Wenn die Bürotemperatur trotz Standventilator nicht mehr unter 28 Grad sinkt, die offenen Fenster wegen der Straßenmusik dein Feind sind und du als einsamer Rufer in der Wüste deinen Dienst verrichtest, weil alles und jeder Urlaub hat, dann soll sie wohl sein, die viel zitierte „Sommerpause“. Bloß – wer genau hat sie, wie lang und warum? Über die Dauer lässt sich streiten. Die einen sagen, es ist die Zeit, in der alle Kollegen mal weg sind, also grob zwischen Juni und September. Streng genommen sei es aber die Sitzungsfreie Zeit im Rathaus, vom 25. Juli – 6. September. In der Zeit sei ja nichts los.
Noch etwas stachelig und mit Wachstumspotential, das Pflänzchen PLANTA.
Wir nutzen die angebliche Leere für vorbereitende Aufgaben, sodass uns nicht fad wird (gell, aw?) Mein charmantes Gegenüber und ich schwitzen buchstäblich und metaphorisch in der vermeintlich so toten Hose über der Einführung eines neuen Projektmanagement-Programms. So ein Programm ist notwendig angesichts der Vielfalt der Aktionen zum Stadtjubiläum, die wir unter einen Hut bringen müssen. Bis Jahresende muss es startklar sein, das zarte Pflänzchen PLANTA Project.
Dann soll es durch viele Kollegen gegossen und verhätschelt werden, zur Freude der Gärtner, äh, Controller, die dann jederzeit Termin- und Kostenpläne erstellen und einsehen können, Personaleinsatz überschauen und Entscheidungsprozesse dokumentieren. Schließlich wissen wir schon jetzt von rund zweihundert Projekten, die 2015 stattfinden werden, und in wechselnder Intensität ins große Ganze eingebunden werden müssen.
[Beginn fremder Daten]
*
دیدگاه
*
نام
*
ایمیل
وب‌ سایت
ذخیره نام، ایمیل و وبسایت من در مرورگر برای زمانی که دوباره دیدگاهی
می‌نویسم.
Jede Woche erreichen uns neue Vorschläge von Bürgern oder Vereinen, die wir einloggen. Um mit dem System startklar zu werden, heißt es jetzt Basisdaten eingeben, und vor allem beim sog. „Customizing“ die ganzen Funktionalitäten der Software festlegen. Das Programm kann wesentlich mehr, als wir jemals brauchen werden. Damit Kollegen, die keine Administratoren sind und nicht vorstoßen müssen in die Sphären, wo noch nie ein Mensch zuvor gewesen ist, nicht durcheinander kommen, überlegen wir im Voraus, was man alles ausblenden kann.
Irgendwann mache ich aus unseren Brainstormings zum Fachkonzept eine Collage im Hannibal-Lecter-Style. Mein Ziel ist eine Psychopathenwand im Büro. Wirre Zeitungsschnipsel über vermisste Kinder, Spuk oder Postraub zur ästhetischen Komplettierung bitte an mich schicken.
Jeder Click wird von unserer kleinen Arbeitsgruppe gedanklich durchdekliniert. Und es gibt VIELE Clicks. Unsere lieben Softwareberater brauchen gute Nerven und starken Kaffee („einen doppelten Espresso bitte“), um uns durch die Untiefen der Matrix zu führen. Ja, zu engen Freunden werden uns die Bändiger des Systems PLDASI und PLMIBU, bald sind wir zusammengeschweißt wie
Kumpels aus den Schützengräben. Viele Stunden werden investiert, um dem Programm die Form zu geben, die später wirklich zum Stadtmarketing passt. Eine sinnvolle Vorarbeit, die man dem fertigen Produkt – leider – nicht mehr ansehen wird, und schwer erklären lässt, wo doch für Außenstehende „nichts“ passiert. Für mich als Kulturmenschen erschließt sich die Denke in 0 und 1 nur langsam. Aber ich freue mich auf das Ergebnis, und auf die schönen Auswertungen, die wir dann innerhalb von Minuten erstellen können, ohne mühselig eine Handvoll unterschiedlich formatierter Excel-Listen zusammenbasteln zu müssen.
Mein Urlaub beginnt erst am 9. September, bis dahin ist alles andere als Pause. Aber: wenn die Kollegen zurück sind aus Bali oder Taka-Tuka-Land, sag ich erstmal leise „Servus“.